No conjunto, os Estados do Nordeste não têm as campanhas mais caras nem as mais baratas. Mas são aqueles de maior sintonia entre gasto e vaga. A região aparece nas tabelas de Avelino e Fisch como aquela em que, quanto mais se gasta, maior é a chance de se conseguir uma cadeira. Em 2014, foi na Paraíba em que a maior parcela de perdulários alcançou a Câmara dos Deputados, mas ao longo do período iniciado em 2002, o título é de Pernambuco. Na outra ponta, o Amapá foi o Estado de mais reduzida chance de um candidato gastador chegar lá. Apenas 25% dos maiores gastos se converteram em cadeira na Casa.
O Rio Grande do Norte, numa prova do quão oligarquizada é a política em que os Maia e os Alves se revezam a perder de vista no poder, foi o único Estado em que esta relação entre dinheiro e mandato se manteve inalterada desde 2002.
Os partidos mais perdulários na eleição para a Câmara são, nesta ordem, PP, PSDB e DEM. O PT foi a sigla que mais aceleradamente aumentou os gastos durante sua passagem pelo poder. Ainda assim, o gasto médio é de 75% daquele do PSDB.
O fundo partidário associado ao fim do financiamento empresarial vai mudar este quadro? Pouco, na aposta de Avelino.
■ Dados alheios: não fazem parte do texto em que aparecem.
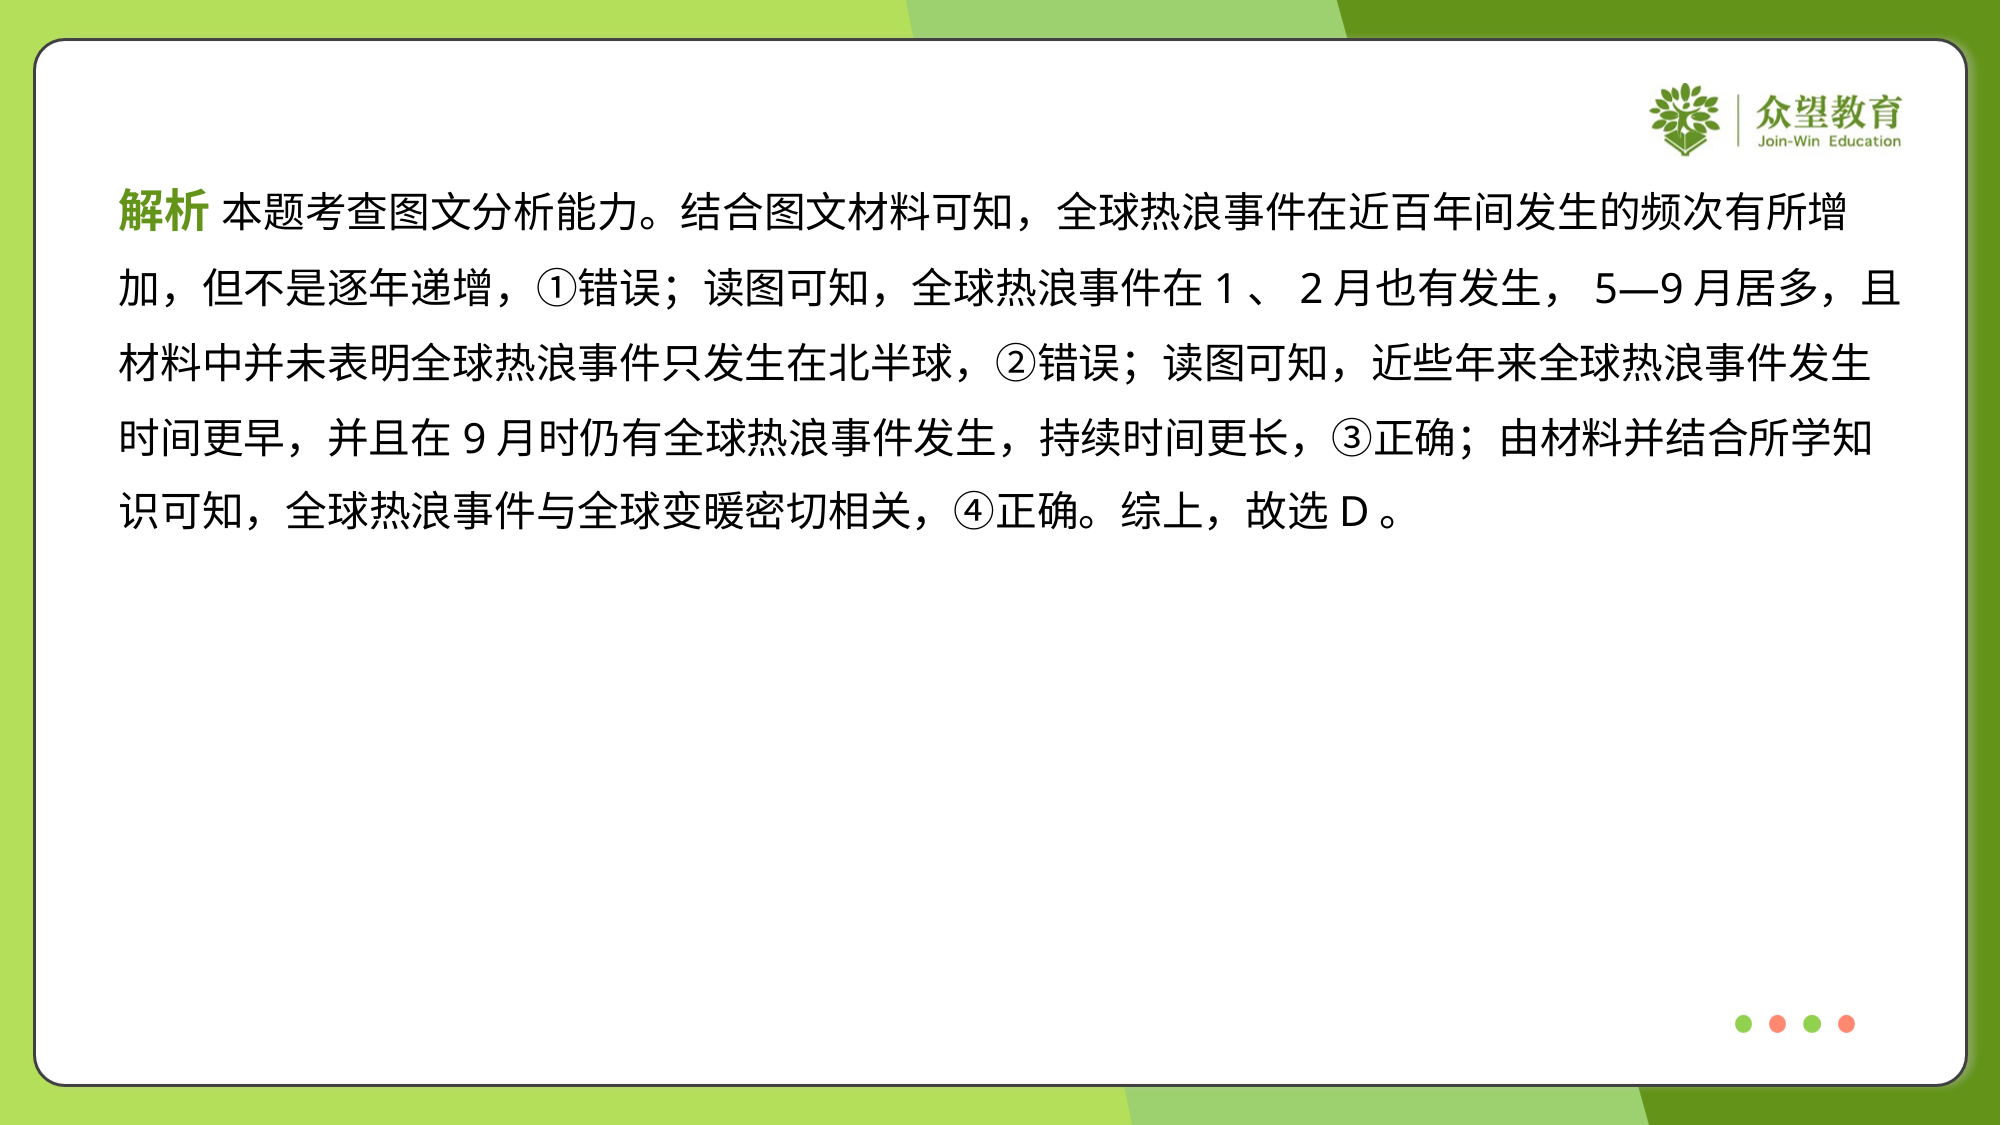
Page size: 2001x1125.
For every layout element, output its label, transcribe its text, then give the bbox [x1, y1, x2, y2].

picture [0, 0, 2000, 1125]
text_box 解析 本题考查图文分析能力。结合图文材料可知，全球热浪事件在近百年间发生的频次有所增 加，但不是逐年递增，①错误；读图可知，全球热浪事件在1、2月也有发生，5—9月居多，且 材料中并未表明全球热浪事件只发生在北半球，②错误；读图可知，近些年来全球热浪事件发生 时间更早，并且在9月时仍有全球热浪事件发生，持续时间更长，③正确；由材料并结合所学知 识可知，全球热浪事件与全球变暖密切相关，④正确。综上，故选D。 [118, 159, 1883, 527]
Os Estados mais perdulários provavelmente verão uma redução nos gastos oficiais, mas o limite estabelecido pelos parlamentares na nova legislação não aperta ninguém. O teto é de U$ 694 mil (R$ 2,5 milhões). Ou seja, deram uma folga de 35% para a média de gastos dos eleitos em 2014. No partido mais generoso, o PP, a cota do fundo que caberá a cada parlamentar é de R$ 2 milhões. Daí porque, a despeito do fim do foro, prevê-se que a recandidatura à Câmara bata todos os recordes e chegue a nove em cada dez deputados.
Os sinos não dobram pelo foro privilegiado, mas pelo dinheiro (público). O desencanto pressiona ainda mais a alienação eleitoral da disputa legislativa, favorecendo os candidatos das máquinas. O fundo fortaleceu as engrenagens partidárias frente às corporativas, empresariais inclusive. Pra terminar bem, essa história dependeria de uma improvável pressão pela democratização dos partidos. O exército de Xandecos que já está em campo tende a se confrontar com incentivos inéditos para a mais baixa renovação da história.